間仕切り壁のPB(プラスターボード)の厚さで事業主の体質がわかる。

マンションの住戸内の間仕切り壁についてのお話を致しましょう。

住戸内の間仕切り壁の下地は45ミリ×30ミリの軽量鉄骨(LSG)か,ほぼ同じ断面の大きさの木を間柱にして約30センチ間隔で立ててその両側にPB(プラスターボード)を貼っています。

このPBにビニールクロスを貼って仕上がりです。購入予定者はビニールクロスの色やテクスチャー(凸凹感や肌合い)は気にされますが,下地のPBの厚さには無関心の方が多い様に思われます。

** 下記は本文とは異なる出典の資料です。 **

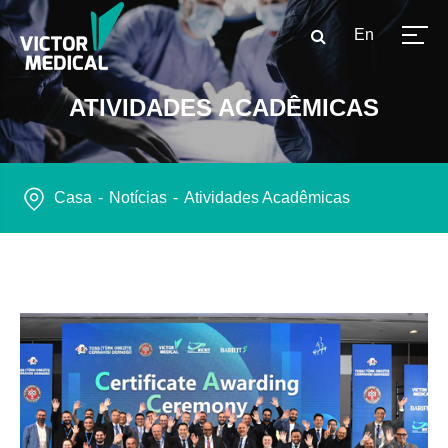
En
ATIVIDADES ACADÊMICAS
Casa
Notícias
Atividades Acadêmicas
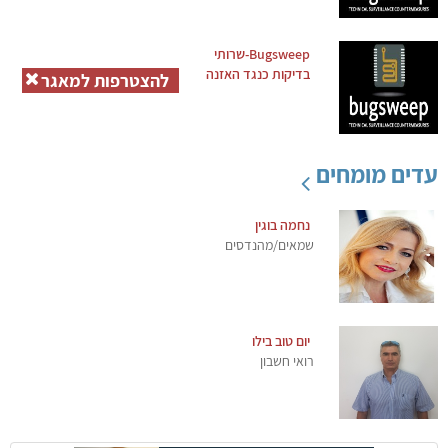
Bugsweep-שרותי
בדיקות כנגד האזנה
להצטרפות למאגר
עדים מומחים
נחמה בוגין
שמאים/מהנדסים
יום טוב בילו
רואי חשבון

このPBの厚さで事業主(売主)の体質が良く判ります。

通常マンションで用いるPBの厚さは2種類あります。12.5ミリ厚と9.5ミリ厚です。
当然,間仕切り壁の下地に用いるPBの厚さは厚い方の12.5ミリ厚が良いのです。

もし,検討中の物件の間仕切り壁の下地のPBの厚さが9.5ミリ厚であればその事業主はこれから何十年も住まう購入者への配慮が欠けて「そろばん勘定」優先です。

理由は厚い方が耐衝撃に強いですし,遮音性も高いのです。何か重い物をぶつけても12.5ミリ厚PBであればちょっと凹むだけですが,9.5ミリ厚PBであれば割れてしまう場合があります。

主寝室と洋室が間仕切り壁で仕切られている場合は特に要注意です。9.5ミリ厚PBですと夫婦生活の音が隣室に居る子供に聞えてしまうケースが良くあります。

更に寝室や洋室の脇に水周りやPS(パイプシャフト)が有る場合は12.5ミリ厚PBを2枚重ねて二重貼りしませんとトイレ,シャワーの音やPS内の竪排水管内の流水音が聞えて熟睡できません。

ところがここにも注目です。9.5ミリ厚PBを二重貼りして遮音している「そろばん勘定」優先の物件が有るからです。12.5ミリ厚PB二重貼りで厚さは合計で25ミリですが9.5ミリ厚PB二重貼りですと厚さの合計は19ミリと6ミリも厚さが薄いのです。

遮音性の高さは重量に比例して高くなりますのでこの6ミリの違いは大きいのです。夜中に家族の1人がシャワーを浴びても12.5ミリ厚PB二重貼りなら浴室の隣が寝室でもさほど聞えてきませんので安心です。9.5ミリ厚PB二重貼りならば遮音性が悪いので聞えてしまう場合が有ります。

目に見えない所ですが売主の姿勢を判断するのには大切な事ですので間仕切り壁下地のPBの厚さは絶対に聞いてから購入を判断して下さい。